When it comes to transferring athletes between clubs at an international level, what are your top priorities for the client?
Over the course of the past few years we have worked with some of the top clubs in the UK and Europe. The objective is always a successful outcome for the client. The top priorities to achieve this outcome are to get the paperwork prepared early and accurately, minimise the impact on the athlete, assess the logistical issues and offer the best solutions. Transfers generally happen in August and January so we make sure those who deal with transfers are available and have capacity to deal with these matters immediately when they arise.
Can you detail a sports matter in which you have encountered particular challenges in the past? How did you apply your thought leadership in the field to this scenario?
The most challenging transfers have involved appeals, due to the player not meeting the automatic qualifying criteria for a Governing Body Endorsement. In this case, it is very difficult to plan the visa application and all our energy is poured into preparing the appeal. Once the appeal has been successful, we have a very quick come-down from the high of achieving the GBE, to finalising the paperwork and planning where the player will be eligible to submit their visa application. The player is often in the UK for the appeal, medical or negotiations, and then they usually have to leave and re-apply to return. This requires a lot of explaining and managing the player and club’s expectations of the process from the beginning.
Players are often transferred at a time when they are on holiday or on international duty, so the challenge again is the logistics of getting them to engage in the process and taking the time to submit the application.

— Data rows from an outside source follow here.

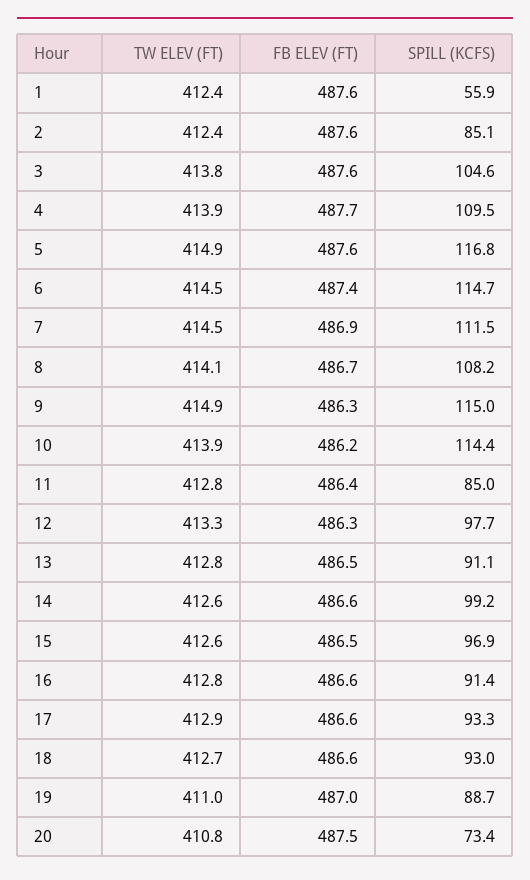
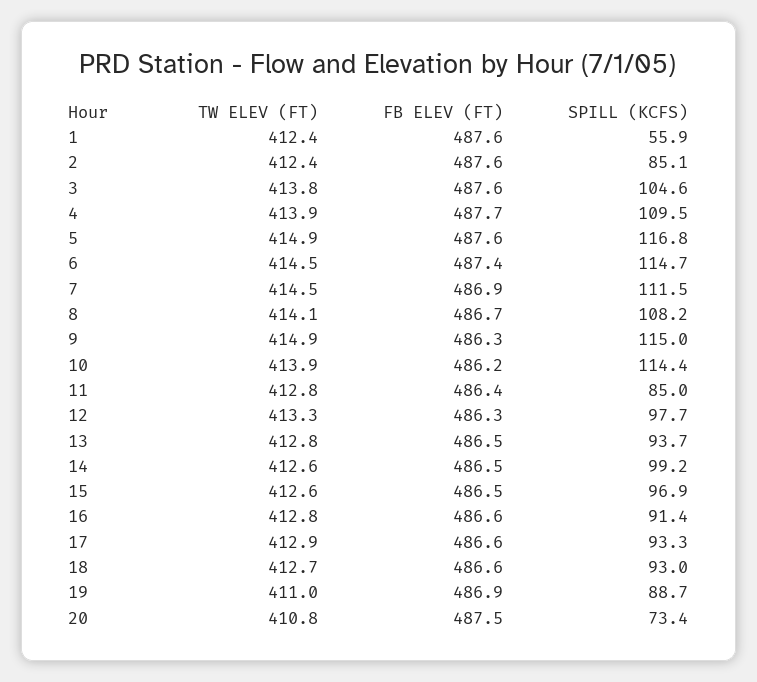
  {
    "TW ELEV (FT)": {
      "1": 412.4,
      "2": 412.4,
      "3": 413.8,
      "4": 413.9,
      "5": 414.9,
      "6": 414.5,
      "7": 414.5,
      "8": 414.1,
      "9": 414.9,
      "10": 413.9,
      "11": 412.8,
      "12": 413.3,
      "13": 412.8,
      "14": 412.6,
      "15": 412.6,
      "16": 412.8,
      "17": 412.9,
      "18": 412.7,
      "19": 411,
      "20": 410.8
    },
    "FB ELEV (FT)": {
      "1": 487.6,
      "2": 487.6,
      "3": 487.6,
      "4": 487.7,
      "5": 487.6,
      "6": 487.4,
      "7": 486.9,
      "8": 486.7,
      "9": 486.3,
      "10": 486.2,
      "11": 486.4,
      "12": 486.3,
      "13": 486.5,
-     "14": 486.6,
+     "14": 486.5,
      "15": 486.5,
      "16": 486.6,
      "17": 486.6,
      "18": 486.6,
-     "19": 487,
+     "19": 486.9,
      "20": 487.5
    },
    "SPILL (KCFS)": {
      "1": 55.9,
      "2": 85.1,
      "3": 104.6,
      "4": 109.5,
      "5": 116.8,
      "6": 114.7,
      "7": 111.5,
      "8": 108.2,
      "9": 115,
      "10": 114.4,
      "11": 85,
      "12": 97.7,
-     "13": 91.1,
+     "13": 93.7,
      "14": 99.2,
      "15": 96.9,
      "16": 91.4,
      "17": 93.3,
      "18": 93,
      "19": 88.7,
      "20": 73.4
    }
  }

Over the years we have built up a lot of contacts in various countries and we could not be as successful as we are, nor ensure such a fluid process for the player, without them.
You most recently authored a publication titled ‘Immigration programmes for low-skilled labour: alternatives to freedom of movement’; what were the conclusions drawn from this piece?
That the UK has never had to develop a low-skilled immigration programme across the whole labour market. Certain schemes to allow low-skilled labour into the UK have been put in place in the past for specific industries and these may be a model for a more general system to deal with low-skilled labour. It appears that any system will have some key features:
- It will only allow workers to be in the UK for temporary periods and will not allow them to settle in the UK;
- Restrictions are likely to be placed on family members coming with a worker;
- Employers will need to be licenced to hire lower skilled workers;
- Employers will be encouraged to train local workers to take these roles.
Do you have a mantra or motto you live by in service to your clients?
We really try to get to know our clients personally. There are other firms who do what we do, and at this level you would expect the lawyer to be competent and competitive, but knowing the clients you will be working with helps you deliver your advice in a way they will want to receive it. That’s what sets our service apart from the rest. Sport doesn’t operate during office hours, so when your phone rings at 10pm on a Saturday you answer, not because it’s your job, but because you know the person calling, have a relationship with them and you want to help them. I think that’s important and why we try meet our clients in person regularly.